È passato un anno dai primi segni di avvitamento della tempesta dei debiti e la situazione è sensibilmente peggiorata. Per l’ennesima volta, purtroppo, i paesi europei recitano una pessima commedia e i mercati finanziari ne hanno larga consapevolezza. Proprio sulle divisioni in ambito euro hanno basato la loro strategia, sfruttando la mancanza di una difesa comune, sulla falsariga di quanto da tempo riescono invece a fare le Banche Centrali statunitense, inglese e giapponese. La caduta degli indici azionari dei Paesi meno virtuosi e, soprattutto, dei prezzi di mercato dei titoli di Stato di Spagna e Italia sono la conseguenza inevitabile dell’incertezza sul futuro della moneta unica. 
Chi vincerà  questo braccio di ferro dove da una parte c’è una sola valuta per molti indecisi e dall’altra il resto del mondo? 
Va da sé che per difendere i risparmi non si possa prescindere da una scelta estrema, come l’inserimento in portafoglio di strumenti obbligazionari denominati in valuta estera. Nella tabella pubblicata in questa pagina si è fatta una piccola rassegna che parte dai dollari americani, la moneta più nota e più scambiata nei mercati valutari, per arrivare fino alla nuova lira turca, passando per corone scandinave e Nuova Zelanda. Le scadenze? Brevi. Non più di un paio di anni, per neutralizzare le incertezze legate al tempo. Un ventaglio di possibilità  ampio, che fa viaggiare i risparmi e la fantasia, ma che richiede al potenziale investitore due caratteristiche fondamentali: una discreta propensione al rischio e una maggiore attenzione alle vicende dei mercati. Il che non significa che chi non ama esporsi debba stare alla finestra, senza iscrivere i suoi soldi alla rassegna estiva delle valute. Semplicemente chi non si sente particolarmente dotato di fegato finanziario, destinerà  a questa tipologia di strumenti una quota più marginale.
In ogni caso, in questo periodo, accanto alla tradizionale diversificazione del patrimonio obbligazionario che si basa su scadenze e solidità  dei debitori, prenderà  maggiore spazio rispetto al passato la diversificazione valutaria. 

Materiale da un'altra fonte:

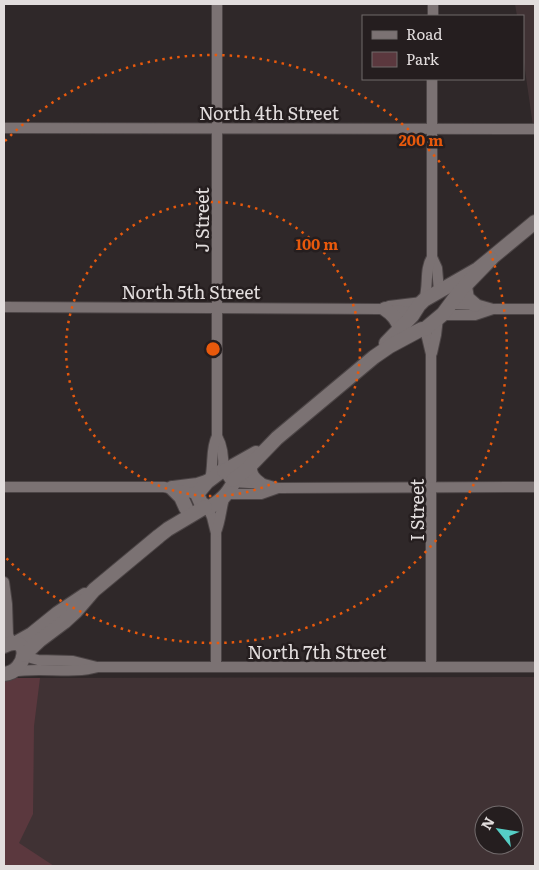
<svg xmlns="http://www.w3.org/2000/svg" width="539" height="870" viewBox="0 0 539 870" font-family="Literata,serif">
	<style>
		.built { fill: #403234; fill-rule: evenodd }
		.green { fill: #5b383e }
		.lines { fill: none; stroke-linecap: round; stroke-linejoin: round }
		.minor-casing { stroke: #4c4546; stroke-width: 12 }
		.secondary-casing { stroke: #4c4546; stroke-width: 16 }
		.minor { stroke: #7b7273; stroke-width: 10 }
		.secondary { stroke: #7b7273; stroke-width: 14 }
		.ring { fill: none; stroke: #e8590c; stroke-width: 2.5; stroke-dasharray: 2.5 5 }
		.labels { text-anchor: middle; dominant-baseline: central; stroke-width: 5; stroke-linejoin: round; paint-order: stroke }
		.street-label { font-size: 18px; fill: #e2dddd; stroke: #251e1f }
		.centre { fill: #e8590c; stroke: #251e1f; stroke-width: 2.5 }
		.ring-label { font-size: 15px; text-anchor: middle; font-weight: bold; fill: #e8590c; stroke: #251e1f; stroke-width: 5; stroke-linejoin: round; paint-order: stroke }
	</style>
	<rect width="100%" height="100%" fill="#2f2829"/>
	<g class="built">
		<polygon points="515,4 535,4 535,140 523,56 523,16 517,16"/>
		<path d="M535,677v189h-531v-186l2,-1 34,-1zM484,815h30v30h-30z"/>
	</g>
	<polygon class="green" points="12,678 40,678 34,726 33,814 19,843 54,866 4,866 4,681"/>
	<g class="lines">
		<defs>
			<g id="minor">
				<polyline points="433,16 433,4"/>
				<polyline points="4,128 535,129"/>
				<polyline points="432,257 437,268 439,291"/>
				<path d="M424,300c5,-15 0,-30 8,-43v-178"/>
				<polyline points="450,304 479,305 493,309 535,309"/>
				<polyline points="389,306 422,302"/>
				<polyline points="4,307 379,309 414,312"/>
				<polyline points="441,315 475,315 493,309"/>
				<polyline points="425,329 431,354 431,666"/>
				<polyline points="432,353 436,335 438,318"/>
				<path d="M217,436c6,11 7,22 6,34"/>
				<path d="M210,479c4,-14 0,-29 7,-43v-432"/>
				<polyline points="234,482 264,484 278,488 535,487"/>
				<polyline points="173,486 197,483 209,479"/>
				<polyline points="4,487 164,487 197,494"/>
				<polyline points="226,494 261,494 278,488"/>
				<polyline points="208,508 212,517 216,533 216,666"/>
				<path d="M216,532c5,-12 5,-25 9,-37"/>
				<polyline points="4,582 7,604 8,635 11,641 14,643"/>
				<polyline points="24,656 38,660 73,661 97,667"/>
				<path d="M12,672c28,-6 58,3 86,-5h437"/>
			</g>
			<g id="secondary">
				<polyline points="465,287 467,298 475,305"/>
				<path d="M385,309c8,5 13,11 15,20"/>
				<polyline points="386,343 412,316 419,305 424,300 478,269 535,222"/>
				<path d="M250,465c-1,9 3,14 10,19"/>
				<path d="M223,470l4,2 7,10c-7,13 -13,19 -26,26l-7,-5 -4,-9 10,-12z"/>
				<polyline points="224,471 256,453"/>
				<polyline points="233,480 246,470 277,438 374,357 390,346 418,331 422,329 425,329 443,314 460,291 491,259"/>
				<polyline points="172,488 181,497 186,508"/>
				<polyline points="16,643 32,634 58,613 85,595"/>
				<path d="M4,646c28,-14 24,26 0,28"/>
				<polyline points="24,655 40,640 64,622 76,611 94,590 159,536 168,529 205,507"/>
			</g>
		</defs>
		<use href="#minor" class="minor-casing"/>
		<use href="#secondary" class="secondary-casing"/>
		<use href="#minor" class="minor"/>
		<use href="#secondary" class="secondary"/>
	</g>
	<g class="ring">
		<circle cx="213" cy="349" r="147"/>
		<path d="M5 141A294 294 0 1 1 5 557"/>
	</g>
	<g class="labels">
		<g class="street-label">
			<text x="269" y="112">North 4th Street</text>
			<text transform="translate(201 220) rotate(-90)">J Street</text>
			<text x="191" y="291">North 5th Street</text>
			<text transform="translate(416 510) rotate(-90)">I Street</text>
			<text x="317" y="651">North 7th Street</text>
		</g>
	</g>
	<circle cx="213" cy="349" r="8" class="centre"/>
	<g class="ring-label">
		<text x="421" y="146">200 m</text>
		<text x="317" y="250">100 m</text>
	</g>
	<rect width="539" height="870" fill="none" stroke="#e2dddd" stroke-width="10"/>
	<rect x="362" y="15" width="162" height="65" fill="#251e1f" stroke="#716a6b"/>
	<rect x="372" y="31" width="25" height="8" fill="#7b7273" stroke="#716a6b"/>
	<text x="406" y="40" font-size="15" fill="#e2dddd">Road</text>
	<rect x="372" y="52" width="25" height="15" fill="#5b383e" stroke="#716a6b"/>
	<text x="406" y="65" font-size="15" fill="#e2dddd">Park</text>
	<g transform="translate(499 830) rotate(300)"><circle r="24" fill="#251e1f" stroke="#716a6b"/>
	<path d="M0-4L9 19L0 12L-9 19Z" fill="#55cec5"/>
	<text y="-8" font-size="14" font-weight="bold" text-anchor="middle" fill="#e2dddd">N</text>
	</g>
</svg>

Che tipo di strumenti è meglio scegliere? Con qualche modesta eccezione, la durata delle obbligazioni va tenuta mediamente breve, mentre il grado di affidabilità , espresso dal rating, va scelto tra quelli medio alti. 
La pagella più bassa della selezione presentata nella tabella (BB-) è quella delle obbligazioni Fiat con scadenza settembre 2015 denominate in franchi svizzeri. Perché fare una scommessa sula moneta di Zurigo, se la Banca Nazionale controlla ferocemente il rapporto di cambio con l’euro? Perché non si può escludere che, nel corso dei prossimi mesi, l’arrocco possa disfarsi, se l’afflusso di valute diverse dal franco costringesse gli svizzeri a derogare almeno in parte dalla propria strategia. 
C’è da fidarsi della lira turca, in lista con ben due emissioni? Forse sì, perché la scommessa sulla crescita economica della Turchia, che rende il 6%, è fatta con emittenti sicuri, come la Bei e Kfw, vale dire un organismo sovrannazionale e la banca che ha finanziato la riunificazione tedesca. Non a caso tutte e due le emissioni, nonostante l’elevato rendimento da Paese emergente, sfoggiano la tripla A dei loro veicoli. Chi le sceglie si accolla quindi in sostanza solo il rischio valutario, cioè quello legato all’oscillazione del cambio. 
Le corone nordiche rappresentano invece una scelta conservativa, con rendimenti compresi tra l’uno e il 3%, dal momento che i due paesi, Norvegia e Svezia, non risentono, per ora, delle turbolenze che agitano l’Europa centrale e meridionale. 
Che pesi assegnare allora ai titoli esteri? Per chi ama il rischio la percentuale può arrivare anche fino al 50% del portafoglio, mentre per chi teme di non essere in grado di capire quanto accade, meglio limitare la presenza delle valute ad una quota massima del 20%. Basterà  a proteggere il patrimonio? In parte sì. Ma nessuno può onestamente dire che cosa potrà  accadere. Ecco perché correre ai ripari (e in questa fase monete diverse dall’euro sono un riparo) è una strategia da non sottovalutare.